Na deze periode van grote successen leek zijn carrière in de jaren tachtig op een dood spoor te zijn geraakt. Halverwege de jaren negentig kwam hij echter weer helemaal terug met de gelauwerde serie American Recordings. Daarin arrangeerde hij zijn eigen klassiekers opnieuw, coverde andere bands, nam nieuwe nummers op en haalde oude vriendschappen aan. Onder leiding van rap- en rock-producer Rick Rubin was alles mogelijk, wat resulteerde in dozijnen bijzondere nummers. Tot nu toe zijn er vier platen in de serie uitgekomen, en er schijnt postuum nog een vijfde te verschijnen. Opvallend is dat Cash’ oorspronkelijke genres, de country en de gospel, weinig op deze albums terugkomen.

Unearthed

Maar helemaal is hij niet van de gospel afgestapt.
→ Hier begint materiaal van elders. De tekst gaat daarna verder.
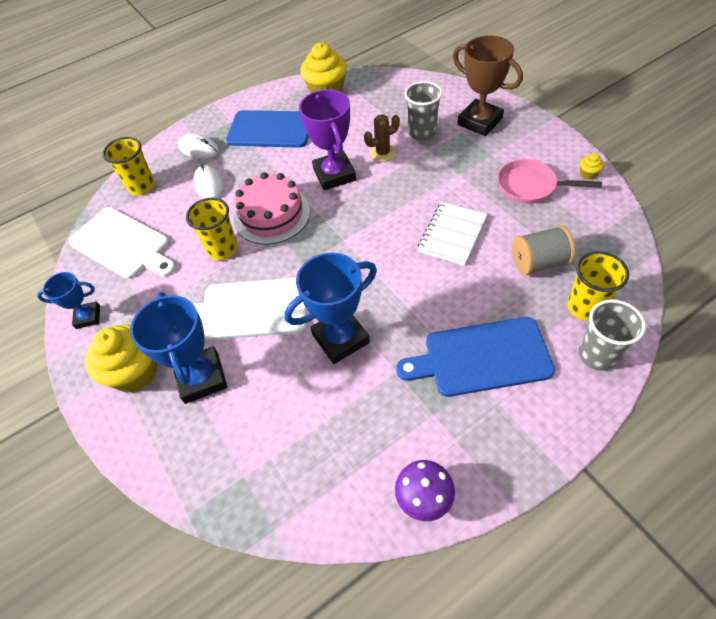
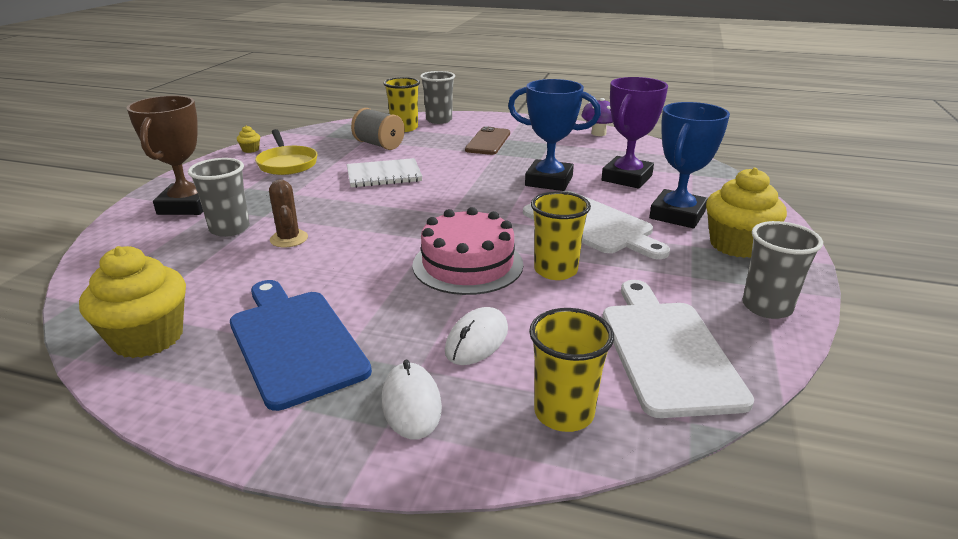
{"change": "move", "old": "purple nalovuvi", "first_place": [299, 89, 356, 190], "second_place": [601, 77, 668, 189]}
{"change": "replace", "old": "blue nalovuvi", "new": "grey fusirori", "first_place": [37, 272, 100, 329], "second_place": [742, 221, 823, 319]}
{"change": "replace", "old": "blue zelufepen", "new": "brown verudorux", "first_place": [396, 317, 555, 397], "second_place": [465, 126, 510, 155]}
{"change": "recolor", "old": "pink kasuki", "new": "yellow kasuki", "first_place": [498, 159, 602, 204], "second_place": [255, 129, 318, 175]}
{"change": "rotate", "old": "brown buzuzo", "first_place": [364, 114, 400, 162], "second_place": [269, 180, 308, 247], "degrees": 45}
Hoewel het op de platen uit de serie American Recordings niet terugkomt, bleef hij gospelnummers zingen. Die staan nu, samen met veel ander nieuw materiaal, op de vorig jaar december uitgebrachte box Unearthed. Deze moest bewaard tot het tweede lustrum van de samenwerking met Rubin in 2004, maar Cash’ dood bespoedigde de uitgave.

Liever zondig

Een van de platen in de box is My Mother’s Hymn Book. In het bijgaande honderd pagina’s tellende boekwerk zegt Cash dat dit zijn favoriete plaat allertijden is. Het telt veertien nummers, allen afkomstig uit Heavenly Highway Hymns, het liedboek waar zijn moeder vroeger uit speelde en zong. Maar bij de fans is deze gospelplaat veel minder populair. Net als religieuze platen als The Holy Land en The Gospel Road uit zijn hoogtijdagen is My Mother’s Hymn Book een ondergeschoven kindje. Het publiek heeft toch het liefst de zondige Cash.